これが太陽の光の下だったなら、白目を剥いた大柄な男を、蟹の山に何度も叩きつける無表情の細身の男、それをガン見しつつ定期的に発光する女と、その周囲に青い顔をしながらせっせと蟹を積む男女複数名という、不気味な光景がはっきり見えたことだろう。
しかし今は夕日はとっくに水平線の向こう。リコリスの放つスキルの光と、妖精たちの淡い輝きのみが周囲をぼんやりと浮かび上がらせ、それで一層怪しい雰囲気を強化している。
当人たちにそれを気にする余裕がなかったことと、見物人がいなかったことは幸いだったかもしれない。

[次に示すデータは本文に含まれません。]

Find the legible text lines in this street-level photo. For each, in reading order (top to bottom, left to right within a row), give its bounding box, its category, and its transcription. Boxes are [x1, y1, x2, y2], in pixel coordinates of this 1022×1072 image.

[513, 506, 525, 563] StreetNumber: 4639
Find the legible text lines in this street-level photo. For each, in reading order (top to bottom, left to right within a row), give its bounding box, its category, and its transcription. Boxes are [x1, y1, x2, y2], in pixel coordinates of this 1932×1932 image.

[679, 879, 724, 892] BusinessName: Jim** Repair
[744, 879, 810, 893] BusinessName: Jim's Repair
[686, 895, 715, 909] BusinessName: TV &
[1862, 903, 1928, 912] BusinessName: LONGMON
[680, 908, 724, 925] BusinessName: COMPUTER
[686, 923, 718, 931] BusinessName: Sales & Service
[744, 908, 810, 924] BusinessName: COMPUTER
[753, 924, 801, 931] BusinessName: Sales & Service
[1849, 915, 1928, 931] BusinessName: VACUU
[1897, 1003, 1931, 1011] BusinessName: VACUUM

けたたましい悲鳴を上げ続ける弟子から、リコリスは片時も目を離さなかった。
闇の中でも問題なく表示される、【損傷軽減】の効果と【持続回復】の残り時間、チェスナットのHPを油断なく確認し、連続でスキルを放つ。蟹たちがいつ消えてもおかしくない状況で、どうしても顔を出しかける焦燥を抑え、精神状態が重要なスキルの使用に影響しないように心がけながら。
妖精師がMPの多い職業で本当によかったと、余裕のない思考の片隅でそんなことを思う。
そうして、どれだけ悲鳴と破壊音を聞き続けたのか。
周囲の破片がまだ消え始めてもいないことから、さほど時間は経っていないのだろうが、視界が利かない中で制限時間に追われながらの絶え間ない悲鳴というのは、精神衛生上あまりよろしくない。随分と長く感じてしまう。
普段なら問題ないはずのスキルの連続使用が、今回ばかりは結構な重荷で。
(お願いだから、)
額に汗を浮かべ唇を噛んで、
(見つかって……!)
リコリスが何度目かに強く祈った――その時。
闇の中に小さな小さな光が浮かび上がった。
スキルでも、妖精でもない、ささやか過ぎるほど小さな、オレンジ色の光の粒。
「! チェスナット!」
リコリスが叫び、破壊音がピタリと止んだ。
同時に、死体のように脱力し、なされるがままだったチェスナットの体に、一瞬力が漲る。
精一杯伸ばされた両手が、弧を描いて地面に消えようとしていた光を、挟み込むように掴み取った。